# TEXTO DO EXERCÍCIO
************

# Actualização Imagens Satélite



## seqmad (3 Out 2007 às 10:27)

Bom dia,

Ainda não estou familiarizado com o site, desde já as minhas desculpas se este tema não justifica um tópico, mas é o seguinte:

Estava a acompanhar o seguimento da situação de ontem de manhã e a pensar que o acompanhamento do evoluir da situação para um determinado local (por exemplo para a hora seguinte) seria tanto mais eficaz quanto mais rápida a actualização de imagens de satélite e radar e está limitado por essa actualização.
O IM actualiza as imagens de radar em média cerca de 45 min. depois e as de satélite 1hora e tal depois, e já por várias vezes ter-me-ia sido útil uma actualização mais rápida...

A pergunta é: quais são os sites que conhecem que actualizam mais rápido as imagens de satélite que incluam a zona do nosso país, de modo a serem úteis para o que referi, e que vocês consultam para os seguimentos... calculo que para as imagens de radar terão mesmo que ser as do IM...
Perdoem a ignorância...


----------



## Vince (3 Out 2007 às 11:18)

Olá,

Esse é um grande e velho problema que temos há imenso tempo.
Radar não há nada a fazer, depende do IM, um dia alguém acabará por explicar o porquê de só haver actualizações de 30m e do respectivo atraso.
Como sou optimista, acho que como o uso do radar tem aumentado muito nos últimos anos por parte da população, o IM acabará por melhorar essa questão, pois eles sabem provavelmente muito melhor do que nós que isso tem que ser melhorado.

Quanto ao satélite, não é um problema nosso, é comum a toda a Europa, e tem a ver com limitações da Eumetsat. Isto relativamente a actualizações mais frequentes (15m por ex.), que relativamente ao atraso, penso que o IM também poderá/deverá melhorar essa parte.

************

# DADOS FORNECIDOS
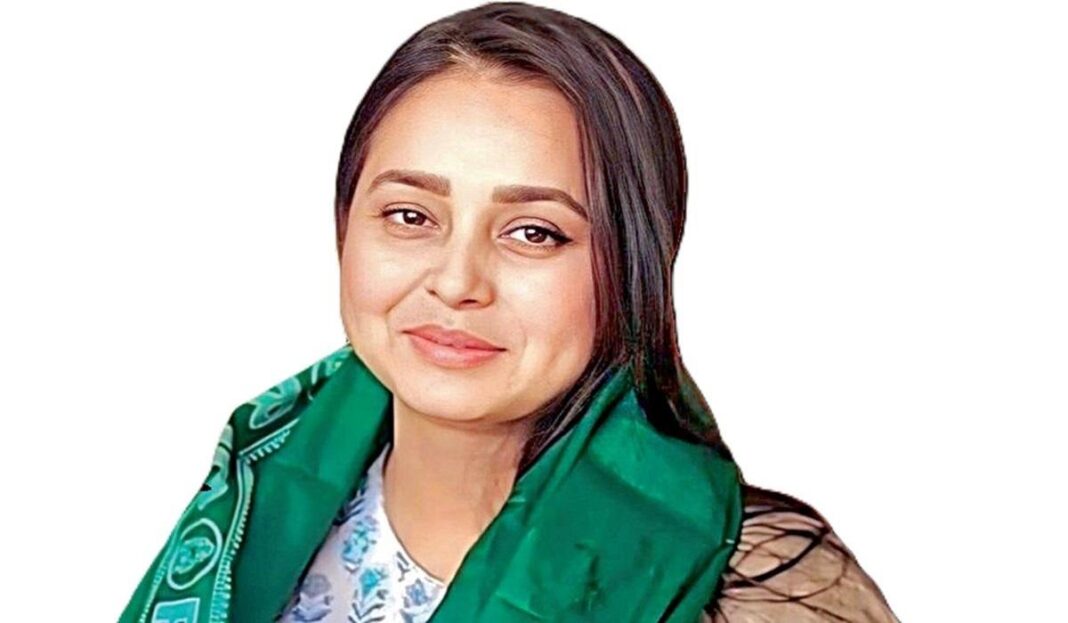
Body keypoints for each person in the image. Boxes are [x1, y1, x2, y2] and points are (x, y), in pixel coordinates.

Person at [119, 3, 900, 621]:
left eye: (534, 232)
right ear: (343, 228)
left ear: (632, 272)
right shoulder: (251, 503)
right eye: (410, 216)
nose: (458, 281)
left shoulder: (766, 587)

************

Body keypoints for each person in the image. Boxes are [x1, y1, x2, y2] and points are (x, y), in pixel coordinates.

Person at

************

# TAREFA
Escreva a continuação do tópico do fórum sobre a atualização das imagens de satélite, começando logo a seguir à última frase.

# RESPOSTA
Para essas imagens de hora a hora, há muitos sites com atraso mínimo, podes usar o próprio site da Eumetsat:
http://www.eumetsat.int/Home/Main/Image_Gallery/Real-time_Images/index.htm?l=en
http://fr.allmetsat.com/images/europe.php

Actualizações frequentes (15m), de vez em quando aparecem sites como estes (ver em baixo), mas tal como tem aparecido outros no passado, como devem ser piratas, principalmente o Sat24, mais dia menos dia acabam. É aproveitar enquanto dura.

http://www.sat24.com/
http://www.meteoam.it/satelliti/nefo/nefomedi.gif

*PS:* Vai passando pelo tópico Sites sobre meteorologia, que é onde normalmente vamoscolocando link's para sites úteis.


----------



## seqmad (3 Out 2007 às 18:34)

Obrigado pelas dicas.

Entretanto e quanto às imagens de radar, verifiquei que o INM de Espanha actualiza em 15 minutos, com imagens dos 20 e 50 min. de cada hora. Os radares de Cáceres e Sevilha cobrem o nosso Sul e Centro, excepto faixa costeira ocidental, sempre podem ser úteis, desde que não seja para acompanhar circulações atmosféricas de oeste... por exemplo ontem davam perfeitamente em relação ao Algarve e Alentejo...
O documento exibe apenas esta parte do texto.